Éditions Desclée de Brouwer, Paris, 1984, 270 pages.

Germaine Quéméré

Bibliographical reference

Marie-Abdon Santaner, François d'Assise et de Jésus, Éditions Desclée de Brouwer, Paris, 1984, 270 pages.

References

Electronic reference

Germaine Quéméré, « Marie-Abdon Santaner, François d'Assise et de Jésus », Revue Quart Monde [Online], 128 | 1988/3, Online since 01 March 1989, connection on 29 March 2024. URL : https://www.revue-quartmonde.org/8823

Dans la profusion des livres parus sur François d'Assise, celui du Père Santaner offre des raisons d'accrocher l'attention de tous ceux qui, sous une forme ou sous une autre, travaillent « en terre d'exclusion ». L'originalité du livre tient, en effet, à ce que l'auteur est « habité » par la réalité de l'exclusion : dans la vie de saint François, dans la vie du Christ, dans la vie de tout homme.

Dans la première partie, le père Santaner s'emploie à découvrir dans la vie de François le trait essentiel de son visage : un visage d'exclu.

Un visage d'exclu quand François refuse pour lui et les siens une quelconque appropriation des biens, et cela au moment où la commune d'Assise s'organise en s'appuyant sur l'argent et la force, et consacre le droit de tous ceux qui ont des propriétés. Le choix de ne rien posséder en propre fait de François et de ses frères des hors-statuts. Mais des hors-statuts par le choix qu'ils ont fait. Ce choix leur a valu une situation d'exclusion mais on ne peut pas dire qu'ils aient choisi d'être exclus.

Un visage d'exclu quand François « sortant d'Assise » rejoint les lépreux, refusant d'imposer des limites ou des frontières à sa rencontre avec autrui.

Visage d'exclu quand François et les siens refusent de faire du mouvement franciscain un allié des projets pontificaux pour assurer le bon fonctionnement de l'Eglise. Les chemins sur lesquels François entraîne ses frères sont ceux de la foi, de l'ouverture à tous, du brigand au sultan, non ceux du droit.

Visage d'exclu quand le frère Élie veut avec d'autres structurer la fraternité avec plus de rigueur et qu'un statut lui est donné par l'approbation d'un texte, d'une règle. François qui n'avait voulu ni droit ni statut, se trouve marginalisé au milieu des siens. Épreuve très dure qui n'est pas l'exclusion choisie. François est exclu par ceux-là mêmes qu'il a enfantés à la vie évangélique. Son chemin tient à sa fidélité au crucifié, Jésus, qui dans sa démarche d'exode a été conduit « hors des portes ».
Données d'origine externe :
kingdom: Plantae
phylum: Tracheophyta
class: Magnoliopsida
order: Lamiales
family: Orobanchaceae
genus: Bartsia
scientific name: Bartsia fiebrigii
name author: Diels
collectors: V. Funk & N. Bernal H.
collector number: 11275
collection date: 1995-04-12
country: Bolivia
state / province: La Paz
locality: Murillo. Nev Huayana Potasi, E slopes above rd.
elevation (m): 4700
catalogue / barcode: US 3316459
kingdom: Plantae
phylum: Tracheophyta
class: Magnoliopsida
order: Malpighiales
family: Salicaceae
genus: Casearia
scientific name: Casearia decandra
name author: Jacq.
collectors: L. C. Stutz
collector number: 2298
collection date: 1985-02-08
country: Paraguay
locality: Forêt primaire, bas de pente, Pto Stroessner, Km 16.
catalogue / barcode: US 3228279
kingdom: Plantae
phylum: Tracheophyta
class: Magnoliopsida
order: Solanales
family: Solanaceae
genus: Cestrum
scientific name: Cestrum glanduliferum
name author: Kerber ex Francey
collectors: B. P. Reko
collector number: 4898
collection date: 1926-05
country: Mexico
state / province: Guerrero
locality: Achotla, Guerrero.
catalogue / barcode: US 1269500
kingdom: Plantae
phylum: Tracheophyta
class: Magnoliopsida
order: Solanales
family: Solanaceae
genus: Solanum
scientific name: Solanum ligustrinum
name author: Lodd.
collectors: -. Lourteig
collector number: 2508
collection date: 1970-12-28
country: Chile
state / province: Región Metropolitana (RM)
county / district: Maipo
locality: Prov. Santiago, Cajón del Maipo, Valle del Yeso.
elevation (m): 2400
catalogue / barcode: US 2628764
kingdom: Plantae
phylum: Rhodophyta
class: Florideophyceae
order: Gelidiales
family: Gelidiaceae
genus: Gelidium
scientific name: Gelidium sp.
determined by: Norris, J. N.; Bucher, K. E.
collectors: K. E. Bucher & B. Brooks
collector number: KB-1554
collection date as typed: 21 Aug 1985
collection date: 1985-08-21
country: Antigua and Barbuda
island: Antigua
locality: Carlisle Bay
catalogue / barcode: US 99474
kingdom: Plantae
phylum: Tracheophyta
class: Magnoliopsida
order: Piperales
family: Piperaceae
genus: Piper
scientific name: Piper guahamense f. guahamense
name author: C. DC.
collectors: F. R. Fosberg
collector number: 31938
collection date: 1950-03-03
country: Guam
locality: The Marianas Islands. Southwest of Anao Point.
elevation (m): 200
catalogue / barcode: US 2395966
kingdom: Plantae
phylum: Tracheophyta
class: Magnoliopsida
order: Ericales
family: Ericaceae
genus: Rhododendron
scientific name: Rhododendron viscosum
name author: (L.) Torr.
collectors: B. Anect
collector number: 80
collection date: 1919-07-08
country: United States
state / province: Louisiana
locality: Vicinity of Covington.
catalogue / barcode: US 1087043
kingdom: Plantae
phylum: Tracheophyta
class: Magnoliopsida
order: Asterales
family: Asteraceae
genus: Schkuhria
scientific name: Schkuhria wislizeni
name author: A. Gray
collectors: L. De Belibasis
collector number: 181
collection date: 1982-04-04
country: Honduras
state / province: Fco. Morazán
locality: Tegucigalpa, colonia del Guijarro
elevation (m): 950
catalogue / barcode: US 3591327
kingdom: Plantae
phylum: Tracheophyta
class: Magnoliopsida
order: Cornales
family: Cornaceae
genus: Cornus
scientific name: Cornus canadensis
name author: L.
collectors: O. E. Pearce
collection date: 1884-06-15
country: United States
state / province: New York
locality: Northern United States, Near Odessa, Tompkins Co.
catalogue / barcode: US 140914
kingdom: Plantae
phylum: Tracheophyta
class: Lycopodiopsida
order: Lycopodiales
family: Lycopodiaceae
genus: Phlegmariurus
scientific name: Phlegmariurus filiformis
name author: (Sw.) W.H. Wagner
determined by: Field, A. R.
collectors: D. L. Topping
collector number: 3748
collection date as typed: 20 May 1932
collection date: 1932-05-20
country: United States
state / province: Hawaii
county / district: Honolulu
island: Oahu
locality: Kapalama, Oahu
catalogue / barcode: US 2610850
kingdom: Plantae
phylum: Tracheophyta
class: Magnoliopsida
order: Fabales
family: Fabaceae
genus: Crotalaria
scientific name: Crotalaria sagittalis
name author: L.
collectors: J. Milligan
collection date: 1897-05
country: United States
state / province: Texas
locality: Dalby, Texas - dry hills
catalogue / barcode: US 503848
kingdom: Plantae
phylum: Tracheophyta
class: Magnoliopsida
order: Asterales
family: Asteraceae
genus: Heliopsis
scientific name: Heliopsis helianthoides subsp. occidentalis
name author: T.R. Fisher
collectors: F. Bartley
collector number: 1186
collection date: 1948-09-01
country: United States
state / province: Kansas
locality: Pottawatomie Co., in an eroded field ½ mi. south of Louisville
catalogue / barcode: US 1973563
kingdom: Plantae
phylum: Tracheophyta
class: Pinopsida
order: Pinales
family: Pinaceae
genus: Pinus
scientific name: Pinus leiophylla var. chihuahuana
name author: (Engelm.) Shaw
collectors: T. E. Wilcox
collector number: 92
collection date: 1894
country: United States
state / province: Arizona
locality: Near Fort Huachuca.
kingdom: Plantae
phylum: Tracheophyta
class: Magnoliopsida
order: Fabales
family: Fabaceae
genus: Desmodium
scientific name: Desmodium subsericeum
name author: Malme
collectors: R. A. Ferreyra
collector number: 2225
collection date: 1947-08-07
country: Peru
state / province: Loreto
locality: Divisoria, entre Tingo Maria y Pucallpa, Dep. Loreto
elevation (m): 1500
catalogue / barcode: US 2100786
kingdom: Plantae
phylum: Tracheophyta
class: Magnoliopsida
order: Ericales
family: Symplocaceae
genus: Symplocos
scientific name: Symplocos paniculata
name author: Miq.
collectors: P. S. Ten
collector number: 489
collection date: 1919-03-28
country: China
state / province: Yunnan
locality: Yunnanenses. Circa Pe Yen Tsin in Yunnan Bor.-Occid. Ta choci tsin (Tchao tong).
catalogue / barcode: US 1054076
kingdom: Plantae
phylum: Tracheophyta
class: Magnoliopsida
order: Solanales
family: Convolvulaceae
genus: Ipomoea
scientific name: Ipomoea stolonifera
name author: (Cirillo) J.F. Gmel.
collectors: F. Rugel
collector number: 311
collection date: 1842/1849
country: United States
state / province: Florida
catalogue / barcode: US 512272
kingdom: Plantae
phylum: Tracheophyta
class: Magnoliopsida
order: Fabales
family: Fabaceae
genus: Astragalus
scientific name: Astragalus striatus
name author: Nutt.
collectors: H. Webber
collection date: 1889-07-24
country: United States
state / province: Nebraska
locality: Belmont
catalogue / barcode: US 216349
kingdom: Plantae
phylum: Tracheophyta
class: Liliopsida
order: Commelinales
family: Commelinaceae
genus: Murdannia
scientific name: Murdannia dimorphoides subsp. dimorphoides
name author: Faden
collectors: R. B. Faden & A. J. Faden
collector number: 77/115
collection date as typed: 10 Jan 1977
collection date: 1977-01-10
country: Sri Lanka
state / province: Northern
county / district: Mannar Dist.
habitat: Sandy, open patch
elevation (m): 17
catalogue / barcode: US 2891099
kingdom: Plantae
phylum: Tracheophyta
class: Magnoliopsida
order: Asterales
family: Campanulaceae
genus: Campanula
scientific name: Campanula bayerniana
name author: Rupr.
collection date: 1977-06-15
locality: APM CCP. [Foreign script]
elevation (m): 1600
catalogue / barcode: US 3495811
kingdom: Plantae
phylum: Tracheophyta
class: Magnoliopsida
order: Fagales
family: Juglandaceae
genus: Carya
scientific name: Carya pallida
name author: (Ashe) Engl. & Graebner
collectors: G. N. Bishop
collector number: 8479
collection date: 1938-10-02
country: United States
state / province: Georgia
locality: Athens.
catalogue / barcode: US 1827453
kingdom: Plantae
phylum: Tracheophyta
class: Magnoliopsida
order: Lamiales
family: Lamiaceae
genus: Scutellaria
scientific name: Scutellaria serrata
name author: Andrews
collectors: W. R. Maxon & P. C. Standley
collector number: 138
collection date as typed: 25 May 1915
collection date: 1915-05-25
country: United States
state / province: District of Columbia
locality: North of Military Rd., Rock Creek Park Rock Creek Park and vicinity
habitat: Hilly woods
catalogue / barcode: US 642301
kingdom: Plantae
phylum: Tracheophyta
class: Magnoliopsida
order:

L'expérience de l'exclusion fait partie de l'expérience concrète de tous les hommes. C'est ainsi que le père Santaner élargit son propos en montrant que dès le détachement du sein maternel et jusqu'à la mort, l'homme y est confronté. De même tout groupe humain exclut celui qui le met en péril. Acceptée comme un passage vers plus de vie, l'exclusion peut faire progresser vers plus de vérité sur soi. Mais elle est un fait négatif et devient odieuse quand elle interdit à ceux qui la subissent de disposer de biens essentiels à la vie.

Alors les hommes en appellent au droit. Pour protéger la vie, le droit met en œuvre la puissance de la loi. Mais c'est le signe que l'on a cessé de vivre en homme et qu'il faut que les Droits de l'Homme soient de nouveau énoncés.